On Remembrance Day, look at the old veterans gathered at your local cenotaph, standing proudly, or seated with a warm blanket on their lap. Try to imagine what they experienced many decades ago when they were young, and the world was at war.

The great invasion to kick the Nazis out of France took place on June 6, 1944. The largest allied armada of warships readied for the battle of Normandy. Those onboard would face an array of deadly obstacles; barbed wire, mines, and heavy concrete fortifications containing cannons and machine guns. 

This was the beginning of the end of Nazi Germany’s grip on Western Europe. Many years of preparation had taken place to get the allies ready for this day. Canada was already fighting in Italy, slowly pushing their way up the Italian boot. What had been called the soft underbelly of Europe was instead a meat grinder where battles like Ortona were hard won by the men of Vancouver’s famed Seaforth Highlanders of Canada, Alberta’s Loyal Edmonton Regiment, and Quebec’s Three Rivers Regiment.
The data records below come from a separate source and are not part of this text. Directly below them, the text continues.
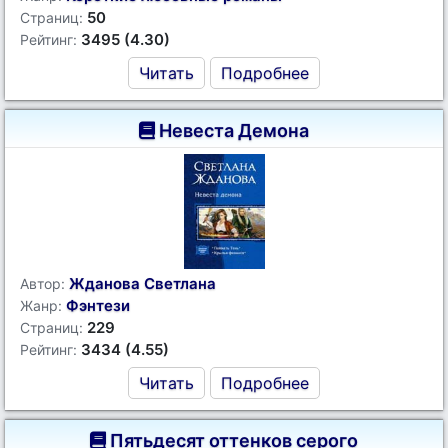
50
Страниц:
3495 (4.30)
Рейтинг:
Читать
Подробнее
Невеста Демона
Жданова Светлана
Автор:
Фэнтези
Жанр:
229
Страниц:
3434 (4.55)
Рейтинг:
Читать
Подробнее
Пятьдесят оттенков серого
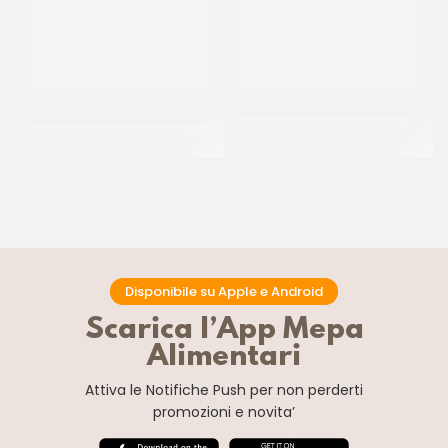
FABBRI FRESCAFRUTTA+
PRIMAT PIPING JELL BRUNO
NEBULIZZATORE SPRAY
CF 1.3 KG
Disponibile su Apple e Android
Scarica l’App Mepa
Alimentari
Attiva le Notifiche Push
per non perderti
promozioni e novita’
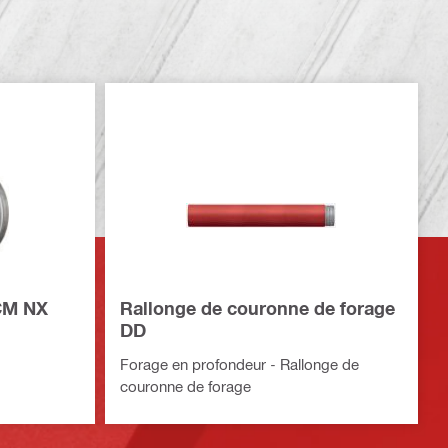
-CM NX
Rallonge de couronne de forage
DD
Forage en profondeur - Rallonge de
couronne de forage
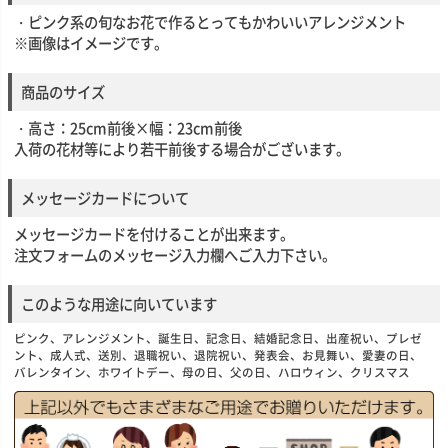
・ピンク系の旬なお花で作るとってもかわいいアレンジメント
※画像はイメージです。
商品のサイズ
・高さ：25cm前後×幅：23cm前後
入荷の花材等により若干前後する場合がございます。
メッセージカードについて
メッセージカードを付けることが出来ます。
注文フォームのメッセージ入力欄へご入力下さい。
このような用途に向いています
ピンク、アレンジメント、誕生日、記念日、結婚記念日、出産祝い、プレゼ
ント、成人式、送別、退職祝い、退院祝い、発表会、お見舞い、愛妻の日、
バレンタイン、ホワイトデー、母の日、父の日、ハロウィン、クリスマス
The D-Day landings on the French coast and subsequent liberation campaign, saw Canada fighting against an experienced and ruthless enemy.  With every footstep taken, soldiers died and many more suffered injuries, and for some, their injuries would remain with them for their entire lives. The D-day landings itself cost our nation 359 war dead. 
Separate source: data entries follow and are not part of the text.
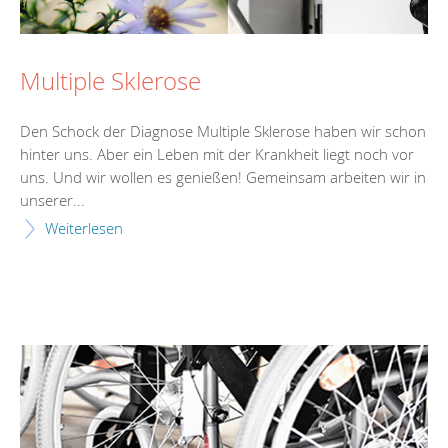
Multiple Sklerose
Den Schock der Diagnose Multiple Sklerose haben wir schon
hinter uns. Aber ein Leben mit der Krankheit liegt noch vor
uns. Und wir wollen es genießen! Gemeinsam arbeiten wir in
unserer...
Weiterlesen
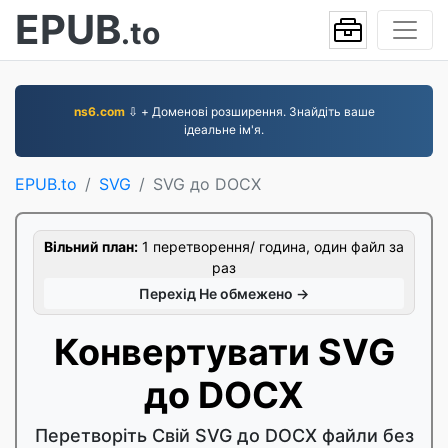
EPUB
.to
ns6.com
⇩ + Доменові розширення. Знайдіть ваше
ідеальне ім'я.
EPUB.to
SVG
SVG до DOCX
Вільний план:
1 перетворення/ година, один файл за
раз
Перехід Не обмежено →
Конвертувати SVG
до DOCX
Перетворіть Свій SVG до DOCX файли без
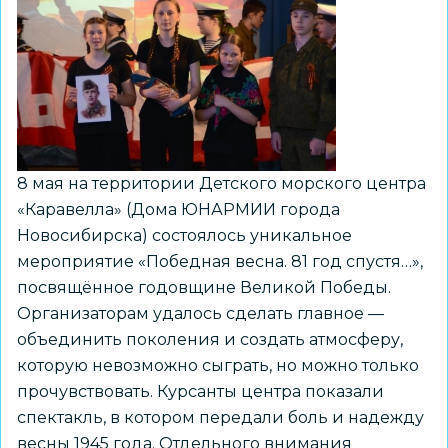
в
Новосибирске
18
мая
8 мая на территории Детского морского центра
«Каравелла» (Дома ЮНАРМИИ города
Новосибирска) состоялось уникальное
мероприятие «Победная весна. 81 год спустя…»,
посвящённое годовщине Великой Победы.
Организаторам удалось сделать главное —
объединить поколения и создать атмосферу,
которую невозможно сыграть, но можно только
прочувствовать. Курсанты центра показали
спектакль, в котором передали боль и надежду
весны 1945 года. Отдельного внимания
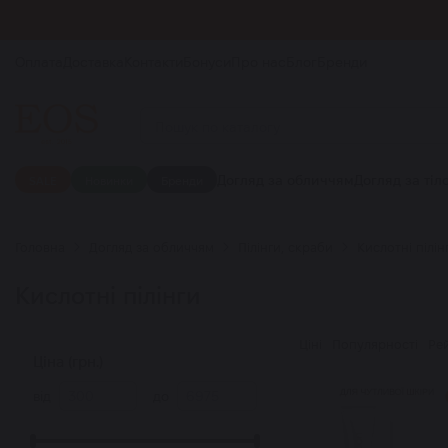
Оплата
Доставка
Контакти
Бонуси
Про нас
Блог
Бренди
Догляд за обличчям
Догляд за тіл
SALE
Новинки
Бренди
Головна
Догляд за обличчям
Пілінги, скраби
Кислотні пілін
Кислотні пілінги
Ціні
Популярності
Ре
Ціна (грн.)
від
до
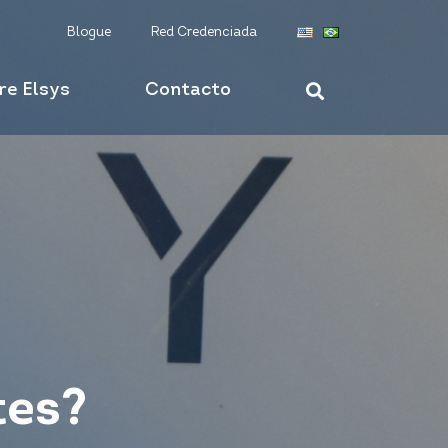
Blogue
Red Credenciada
re Elsys
Contacto
tes?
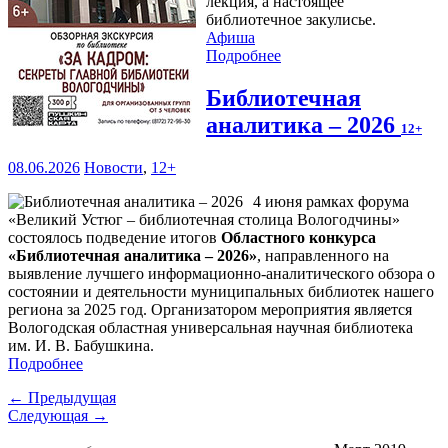
лекция, а настоящее
библиотечное закулисье.
Афиша
Подробнее
Библиотечная
аналитика – 2026
12+
08.06.2026
Новости
,
12+
4 июня рамках форума
«Великий Устюг – библиотечная столица Вологодчины»
состоялось подведение итогов
Областного конкурса
«Библиотечная аналитика – 2026»
, направленного на
выявление лучшего информационно-аналитического обзора о
состоянии и деятельности муниципальных библиотек нашего
региона за 2025 год. Организатором мероприятия является
Вологодская областная универсальная научная библиотека
им. И. В. Бабушкина.
Подробнее
← Предыдущая
Следующая →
One Second World War veteran is Flying Officer Herbert McGee from New Brunswick. He served in the Royal Canadian Air Force with 425 and 434 bomber Squadrons.  Mr. McGee probably had one of the toughest jobs, being a spare tail gunner at the back of the plane. He flew 13 missions over France in August 1944, to places like La Pallice, La Neuville, Falaise and Calais. Mr. McGee survived the war unscathed. The war did not leave him with physical scars but it haunted his sleep for the next 50 years. 

Nearly 80 years have passed, and these brave men and women who were once young have grown old and sadly, very few remain. It is their eleventh hour, probably the last opportunity to properly thank them. The government of France would like to pay tribute to all living Canadian veterans who participated in the D-day landings, Dieppe raid or campaign to liberate France in 1944. If you were in the Canadian army, navy, air force or merchant navy, you may be eligible to receive France’s highest award, the National Order of the Legion of Honour.